Em entrevista à BBC Brasil, o ex-bancário Alberto Tessmer, que presenciou o incêndio e ajudou no resgate das vítimas, afirmou que só havia uma única área de escape na boate, a mesma pela qual o público entrava na casa noturna.

Além disso, segundo ele, não havia "qualquer sinal" de iluminação de emergência - que, em caso de incidentes, servem para indicar a rota de fuga mais rápida.

Tessmer acrescentou ainda que muitas pessoas teriam confundido a aparência de uma porta dentro da casa noturna, que dava acesso aos banheiros, a de uma possível saída de emergência.

Para especialistas, a hipótese pode fazer sentido, uma vez que, em entrevista ao jornal Folha de São Paulo, o capitão Edi Paulo Garcia, da Brigada Militar, contou ter tirado cerca de "180 corpos de vítimas" dos banheiros.


Segundo Fernandes, do Corpo de Bombeiros do Paraná, tais circunstâncias evidenciam a precariedade de estrutura da casa noturna.

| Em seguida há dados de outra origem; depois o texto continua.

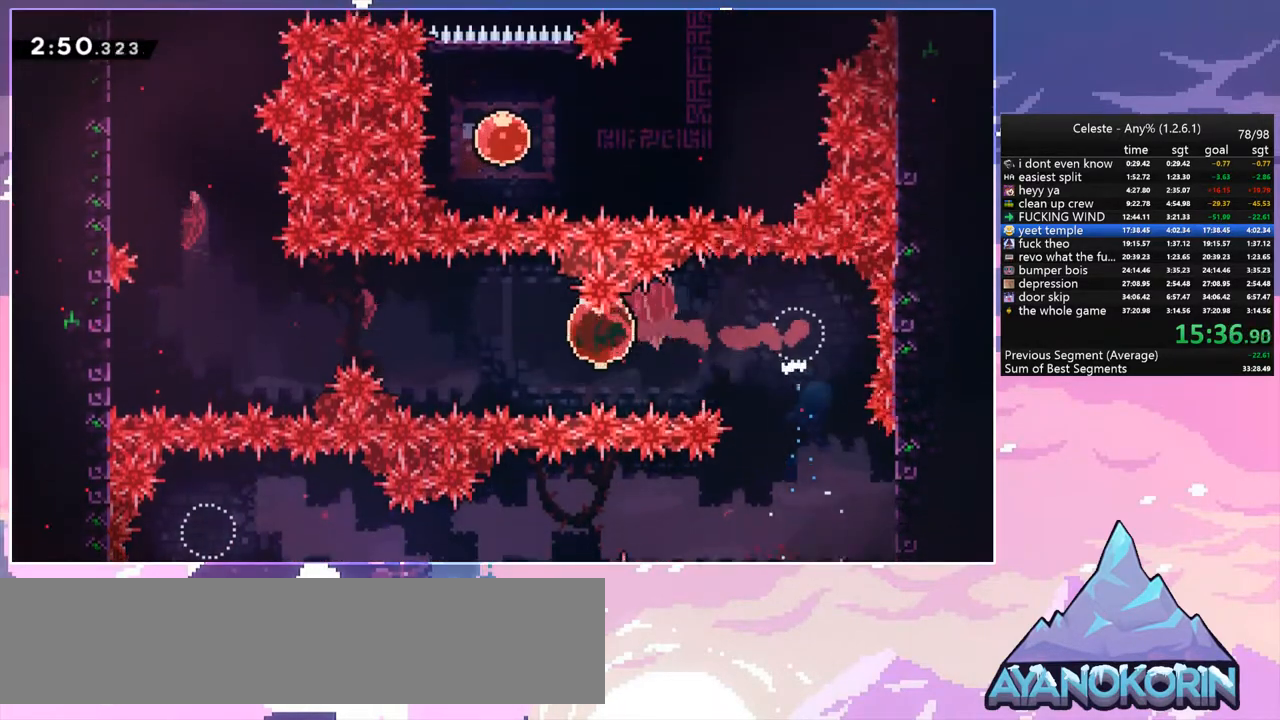
{"keys": ["left"], "events": []}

"Considerando a área útil e a atividade do local, seriam necessárias pelo menos duas saídas de emergência, que, juntas, deveriam somar 7 metros de largura", explicou Fernandes.

"Além disso, ainda segundo as normas da ABNT, a distância máxima a ser percorrida até a área de escape deveria ser de 30 metros", acrescentou.

Segundo relatos de testemunhas, a única porta de saída media em torno de 2 metros de largura por 2 metros de altura.

 

Uso de pirotecnia

Segundo relatos de testemunhas, um dos integrantes da banda Gurizada Fandangueira, que se apresentava na madrugada do último domingo, acendeu um sinalizador em meio a performance.

As faíscas teriam atingido o isolamento acústico do teto e desencadeado rapidamente o incêndio, que não pôde ser controlado.

A pirotecnia era comum nas apresentações do grupo. No site de compartilhamento de vídeos YouTube, por exemplo, apresentações antigas da banda revelam o uso dos fogos de artifício semelhantes aos que foram usados na boate Kiss.

"No entanto, os donos da casa noturna nem os organizadores da festa deveriam ter dado permissão à essa prática, uma vez que, consideradas as características do espaço, ela é proibida e pode causar grandes riscos", disse Wengrover.